"Vu de Droite", 25 ans après la première édition

Vu de Droite Alain de Benoist

Radio : La parution de Vu de droite, en 1977, a marqué un tournant dans l'histoire des idées contemporaines et imposé la Nouvelle Droite comme le partenaire incontournable d'un débat idéologique jusqu'alors monopolisé par une certaine gauche. Couronné à l'époque par l'Académie Française, salué par des personnalités aussi différentes que François Mitterrand et Louis Pauwels, Jean-Pierre Chevènement et Jean Cau, cet ouvrage monumental était depuis longtemps épuisé. Sa réédition récente constitue donc un événement très attendu. 

De l'archéologie à la philosophie, de la pédagogie à l'éthologie, de la biologie à la sociologie, cette véritable encyclopédie critique passe au crible les travaux et les écrits de quelque 140 écrivains, savants, historiens ou philosophes, jetant sur eux un éclairage novateur et, parfois, impitoyable. 


Alain de Benoist, un quart de siècle après, revient sur l'histoire de cet ouvrage et montre en quoi les "vues" qui y étaient développées ont trouvé leur confirmation dans l'histoire de la fin du XXe siècle.



PREFACE A LA NOUVELLE EDITION DE «VU DE DROITE» (2002)

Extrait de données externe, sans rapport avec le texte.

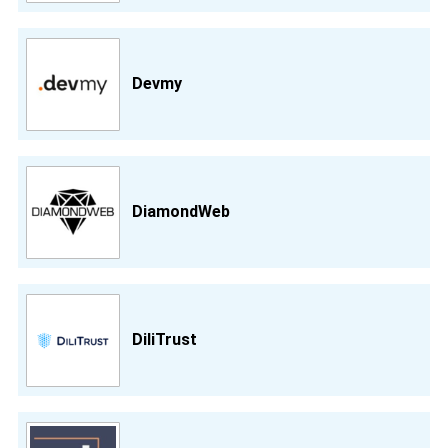
Devmy
DiamondWeb
DiliTrust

La première édition de Vu de droite a paru en 1977, soit il y a vingt-cinq ans. Au cours des deux années qui ont suivi, ce livre a connu cinq réimpressions successives, pour un tirage global d’environ 25 000 exemplaires. Il a été traduit en italien et en portugais en 1981, en allemand en 1983-84, en roumain en 1998. En juin 1978, il a également reçu le Grand Prix de l’Essai de l’Académie française, dans des circonstances que j’ai eu l’occasion de raconter ailleurs (1). L’ouvrage se composait d’une grosse centaine d’articles, presque tous parus à l’origine dans l’hebdomadaire Valeurs actuelles et le mensuel Le Spectacle du monde, mais dont la substance avait été largement remaniée et augmentée. Ces articles étaient regroupés sous quelques grandes rubriques, destinées à en faciliter la lecture. Le sous-titre, « Anthologie critique des idées contemporaines », exprimait bien l’intention qui avait présidé à sa rédaction : dresser un tableau du paysage intellectuel et culturel du moment, établir un bilan, signaler des tendances, ouvrir des pistes et donner des repères pour aider (et inciter) au travail de la pensée dans un monde qui était déjà en train de changer considérablement. L’auteur est évidemment mal placé pour juger des causes du succès, relatif mais certain, qu’a connu ce livre. Mais ce qui frappe surtout aujourd’hui, c’est l’ampleur de l’écho obtenu à l’époque par cette production d’une maison d’édition, en l’occurrence les éditions Copernic, qui n’occupait pourtant elle-même qu’une position marginale. Le fait de publier un livre annonçant apparemment une couleur « de droite » ne faisait pas obstacle à la publication de nombreux comptes rendus dans la grande presse. Les témoignages et les extraits de critiques littéraires publiés en annexe de cette réédition en sont le témoignage. Un quart de siècle plus tard, la tendance s’est brutalement inversée. La montée de la « pensée unique », instrumentalisée par ceux dont elle pouvait le mieux servir les intérêts, a fait son œuvre. Je n’en ai été qu’une victime parmi beaucoup d’autres.